Oregon Symphony, Saturday and Sunday, Arlene Schnitzer Concert Hall, Portland. Pianist Bertrand Chamayou joins the orchestra in Chopin’s second piano concerto, and the program includes one of the pinnacles of Romantic orchestral music, Brahms’s Symphony #4, plus Olivier Messiaen’s cinematic 1930 breakthrough, The Forgotten Offerings, which announced the great 20th century French composer’s colorful Catholic mysticism.

Hillsboro Symphony, Friday, Century High School Auditorium, Hillsboro. The orchestra plays music by French composers from Lully to Berlioz to Bizet, plus Gershwin’s An American in Paris.

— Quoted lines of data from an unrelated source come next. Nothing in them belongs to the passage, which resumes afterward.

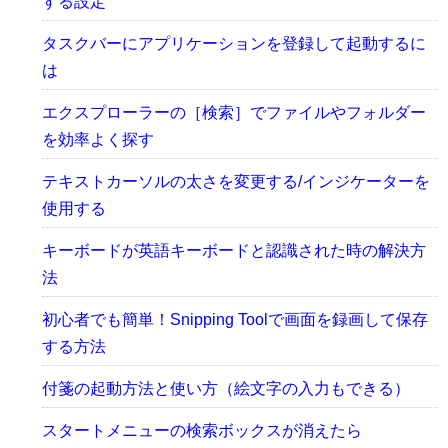
する設定
タスクバーにアプリケーションを登録して起動するに
は
エクスプローラーの［検索］でファイルやフォルダー
を効率よく探す
テキストカーソルの太さを変更する/インジケーターを
使用する
キーボードが英語キーボードと認識された時の解決方
法
初心者でも簡単！Snipping Toolで画面を録画して保存
する方法
付箋の起動方法と使い方（絵文字の入力もできる）
スタートメニューの検索ボックスが消えたら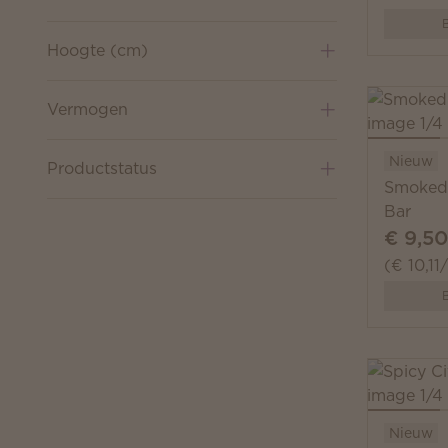
B
Hoogte (cm)
Vermogen
Nieuw
Productstatus
Smoked
Bar
€ 9,50
(€ 10,11
B
Nieuw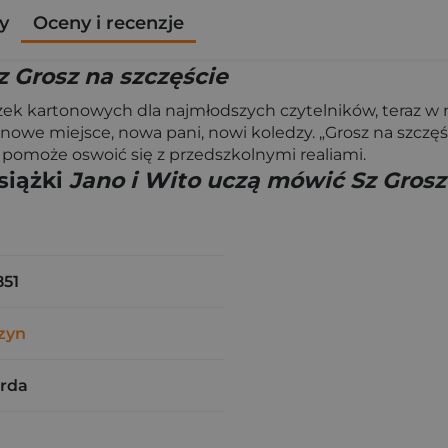
y
Oceny i recenzje
z Grosz na szczęście
iążek kartonowych dla najmłodszych czytelników, teraz w 
 nowe miejsce, nowa pani, nowi koledzy. „Grosz na szczęś
 pomoże oswoić się z przedszkolnymi realiami.
siążki
Jano i Wito uczą mówić Sz Grosz
51
zyn
rda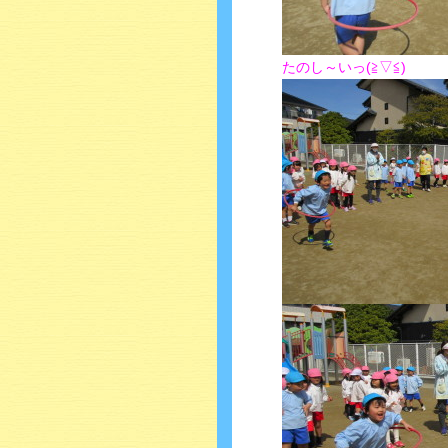
たのし～いっ(≧▽≦)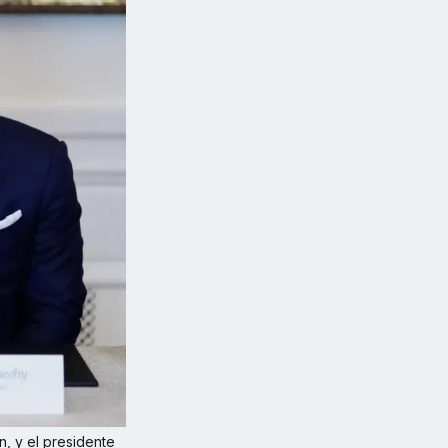
, y el presidente 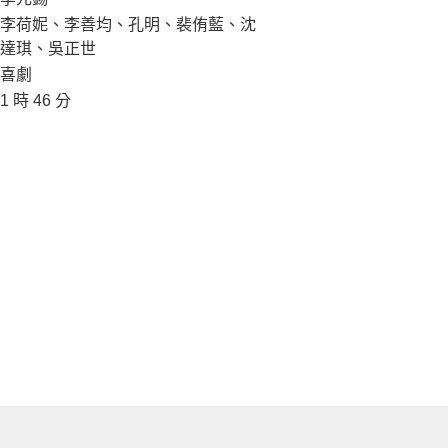
李荷妮、李善均、孔明、裴侑藍、沈
達琪、吳正世
喜劇
1 時 46 分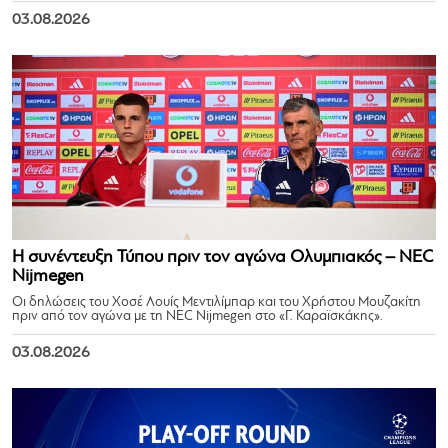
03.08.2026
Η συνέντευξη Τύπου πριν τον αγώνα Ολυμπιακός – NEC
Nijmegen
Οι δηλώσεις του Χοσέ Λουίς Μεντιλίμπαρ και του Χρήστου Μουζακίτη
πριν από τον αγώνα με τη NEC Nijmegen στο «Γ. Καραϊσκάκης».
03.08.2026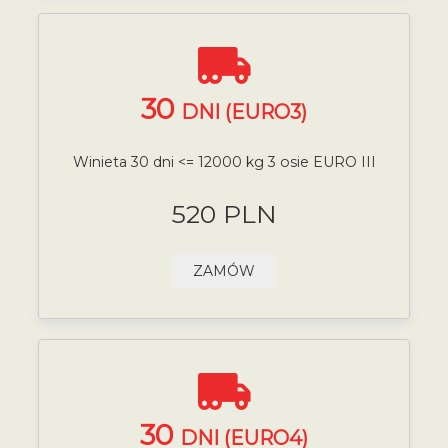
30
DNI (EURO3)
Winieta 30 dni <= 12000 kg 3 osie EURO III
520 PLN
ZAMÓW
30
DNI (EURO4)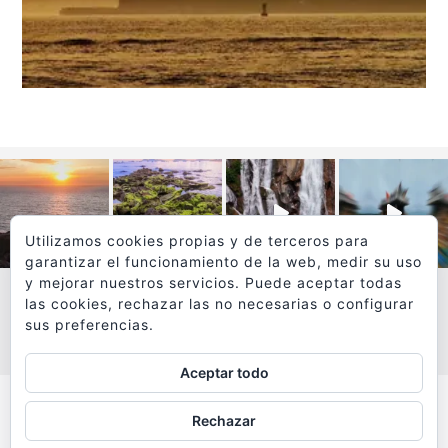
Utilizamos cookies propias y de terceros para
garantizar el funcionamiento de la web, medir su uso
y mejorar nuestros servicios. Puede aceptar todas
las cookies, rechazar las no necesarias o configurar
sus preferencias.
VER MÁS
SÍGUEME EN INSTAGRAM
Aceptar todo
Todos los textos y fotografías de
Rechazar
www.viajesyfotografia.com
son propiedad de su autor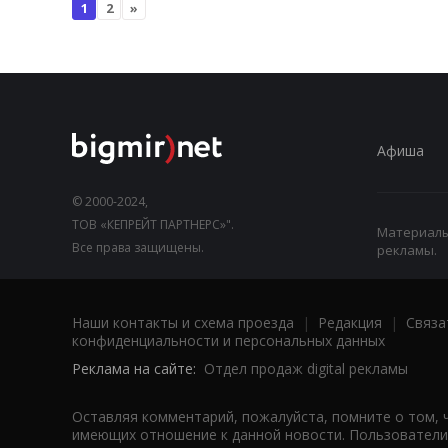
1
2
»
Афиша
© 2000-2024,
ТОВ «КЕПРЕЙТ ПАРТНЕРС»".
Материалы,
Все права защищены.
рекламы.
Наши контакты и схема проезда
|
Редакция
|
Связа
конфиденциальности и персональных данных
Реклама на сайте:
Отдел продаж digital рекламы
Оставляя комментарий, пожалуйста, помните о том, 
имеющих отношение к данной новости. Пользователи,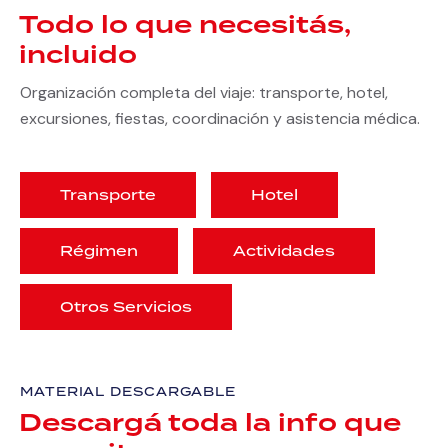
Todo lo que necesitás,
incluido
Organización completa del viaje: transporte, hotel,
excursiones, fiestas, coordinación y asistencia médica.
Transporte
Hotel
Régimen
Actividades
Otros Servicios
MATERIAL DESCARGABLE
Descargá toda la info que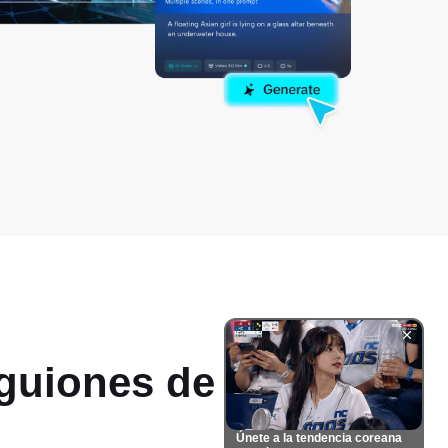
 guiones de video
Únete a la tendencia coreana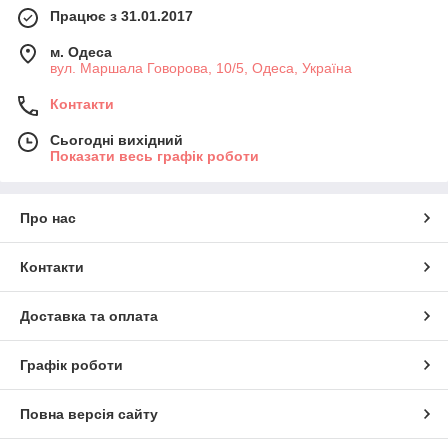
Працює з 31.01.2017
м. Одеса
вул. Маршала Говорова, 10/5, Одеса, Україна
Контакти
Сьогодні вихідний
Показати весь графік роботи
Про нас
Контакти
Доставка та оплата
Графік роботи
Повна версія сайту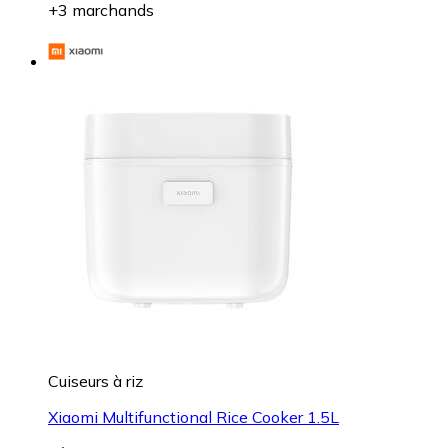
+3 marchands
Cuiseurs à riz
Xiaomi Multifunctional Rice Cooker 1.5L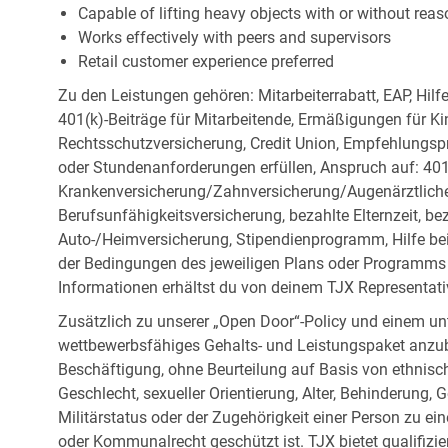
Capable of lifting heavy objects with or without r
Works effectively with peers and supervisors
Retail customer experience preferred
Zu den Leistungen gehören: Mitarbeiterrabatt, EAP, Hilf
401(k)-Beiträge für Mitarbeitende, Ermäßigungen für Ki
Rechtsschutzversicherung, Credit Union, Empfehlungsp
oder Stundenanforderungen erfüllen, Anspruch auf: 401
Krankenversicherung/Zahnversicherung/Augenärztliche 
Berufsunfähigkeitsversicherung, bezahlte Elternzeit, be
Auto-/Heimversicherung, Stipendienprogramm, Hilfe be
der Bedingungen des jeweiligen Plans oder Programms e
Informationen erhältst du von deinem TJX Representati
Zusätzlich zu unserer „Open Door“-Policy und einem un
wettbewerbsfähiges Gehalts- und Leistungspaket anzubi
Beschäftigung, ohne Beurteilung auf Basis von ethnisch
Geschlecht, sexueller Orientierung, Alter, Behinderung,
Militärstatus oder der Zugehörigkeit einer Person zu ei
oder Kommunalrecht geschützt ist. TJX bietet qualifiz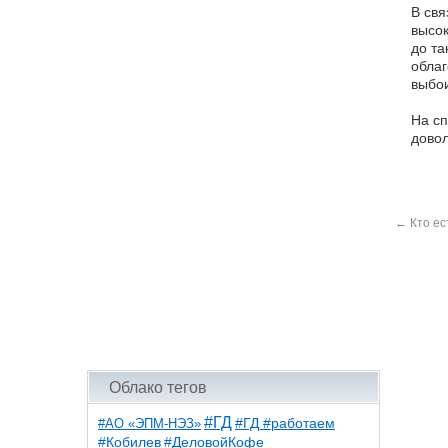
В свя
высок
до та
облаг
выбои
На сп
довол
←
Кто ес
Облако тегов
#ГД
#АО «ЭПМ-НЭЗ»
#ГД #работаем
#ДеловойКофе
#Кобилев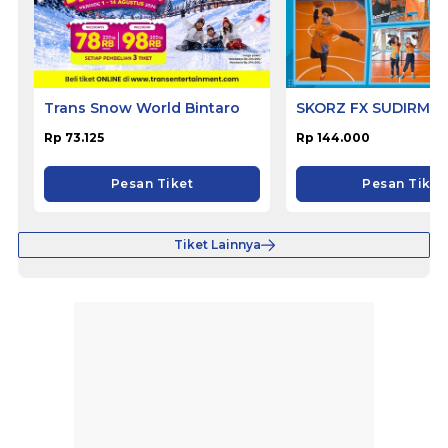
Trans Snow World Bintaro
SKORZ FX SUDIRMA
Rp 73.125
Rp 144.000
Pesan Tiket
Pesan Tiket
Tiket Lainnya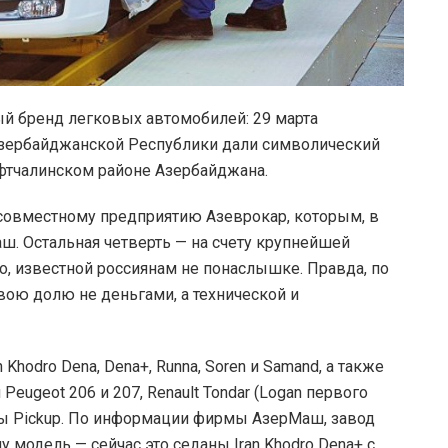
ый бренд легковых автомобилей: 29 марта
зербайджанской Республики дали символический
ефтчалинском районе Азербайджана.
овместному предприятию Азеврокар, которым, в
ш. Остальная четверть — на счету крупнейшей
o, известной россиянам не понаслышке. Правда, по
вою долю не деньгами, а технической и
Khodro Dena, Dena+, Runna, Soren и Samand, а также
ugeot 206 и 207, Renault Tondar (Logan первого
ны Pickup. По информации фирмы АзерМаш, завод
модель — сейчас это седаны Iran Khodro Dena+ с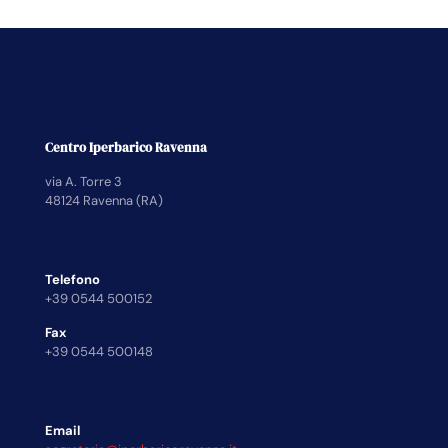
Centro Iperbarico Ravenna
via A. Torre 3
48124 Ravenna (RA)
Telefono
+39 0544 500152
Fax
+39 0544 500148
Email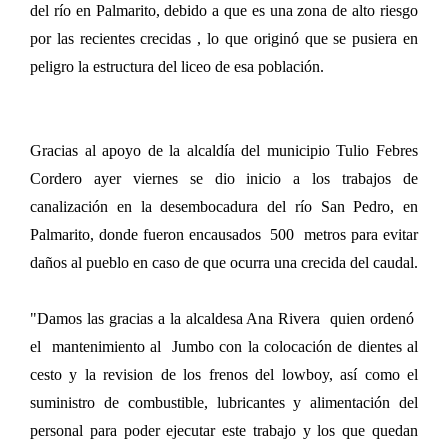
del río en Palmarito, debido a que es una zona de alto riesgo
por las recientes crecidas , lo que originó que se pusiera en
peligro la estructura del liceo de esa población.
Gracias al apoyo de la alcaldía del municipio Tulio Febres
Cordero ayer viernes se dio inicio a los trabajos de
canalización en la desembocadura del río San Pedro, en
Palmarito, donde fueron encausados 500 metros para evitar
daños al pueblo en caso de que ocurra una crecida del caudal.
"Damos las gracias a la alcaldesa Ana Rivera quien ordenó
el mantenimiento al Jumbo con la colocación de dientes al
cesto y la revision de los frenos del lowboy, así como el
suministro de combustible, lubricantes y alimentación del
personal para poder ejecutar este trabajo y los que quedan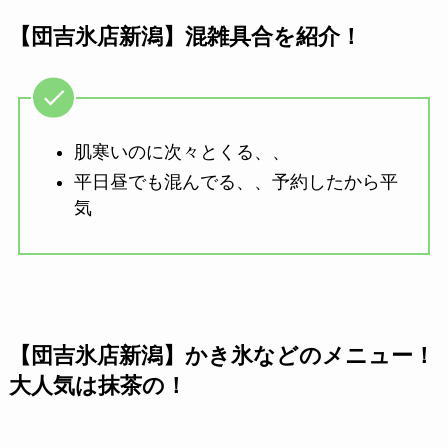
【団吉氷店新潟】混雑具合を紹介！
肌寒いのに次々とくる、、
平日昼でも混んでる、、予約したから平
気
【団吉氷店新潟】かき氷などのメニュー！
大人気は抹茶の！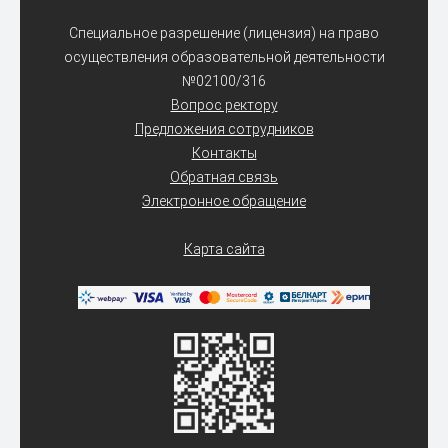
Специальное разрешение (лицензия) на право
осуществления образовательной деятельности
№02100/316
Вопрос ректору
Предложения сотрудников
Контакты
Обратная связь
Электронное обращение
Карта сайта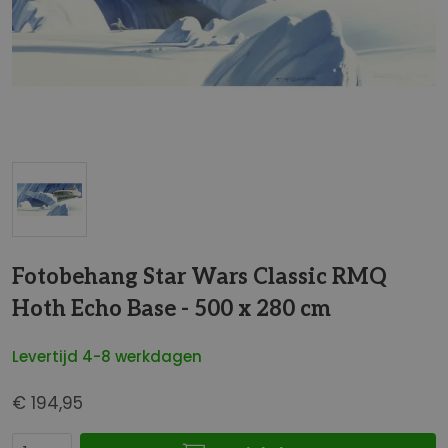
t
e
i
n
d
e
v
a
n
d
G
e
a
Fotobehang Star Wars Classic RMQ
a
n
f
Hoth Echo Base - 500 x 280 cm
a
b
a
e
Levertijd 4-8 werkdagen
r
e
h
l
€ 194,95
e
d
t
i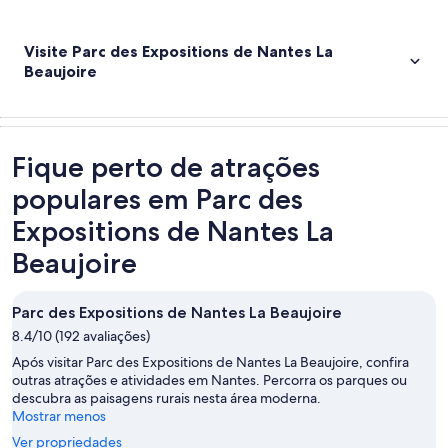
Visite Parc des Expositions de Nantes La
Beaujoire
Fique perto de atrações
populares em Parc des
Expositions de Nantes La
Beaujoire
Parc des Expositions de Nantes La Beaujoire
8.4/10 (192 avaliações)
Após visitar Parc des Expositions de Nantes La Beaujoire, confira
outras atrações e atividades em Nantes. Percorra os parques ou
descubra as paisagens rurais nesta área moderna.
Mostrar menos
Ver propriedades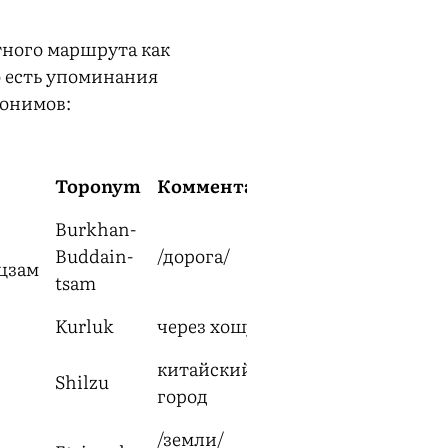
ного маршрута как
о есть упоминания
онимов:
Toponym
Комментарий
Burkhan-
Buddain-
/дорога/
цзам
tsam
Kurluk
через хошун
китайский
Shilzu
город
/земли/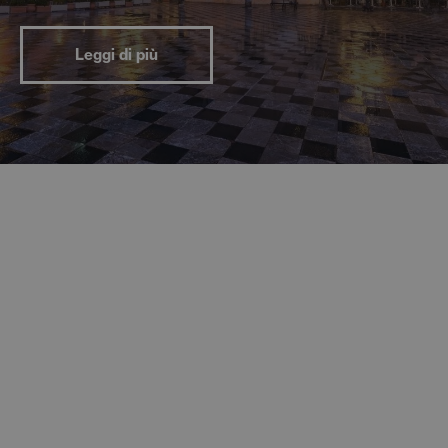
Leggi di più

Starlight Symphony, Sunday, Tualatin Presbyterian Church. The orchestra plays the most familiar music by Mozart, Beethoven’s less-familiar fourth symphony and Coriolan overture and Weber’s Clarinet Concerto featuring soloist Eric Tishkoff.

OPERA

Postcard from MoroccoPortland Opera, Friday and Sunday, Newmark Theatre, Portland. Read Angela Allen’s ArtsWatch preview.

The Magic Flute, Sunday, Living Room Theaters, Portland. Filmed version of stage director Jens-Daniel Herzog’s 2012 Salzburg Festival production of Mozart’s immortal opera, featuring the historically informed performance pioneer Nikolaus Harnoncourt’s Concentus Musicus performing on period-instruments.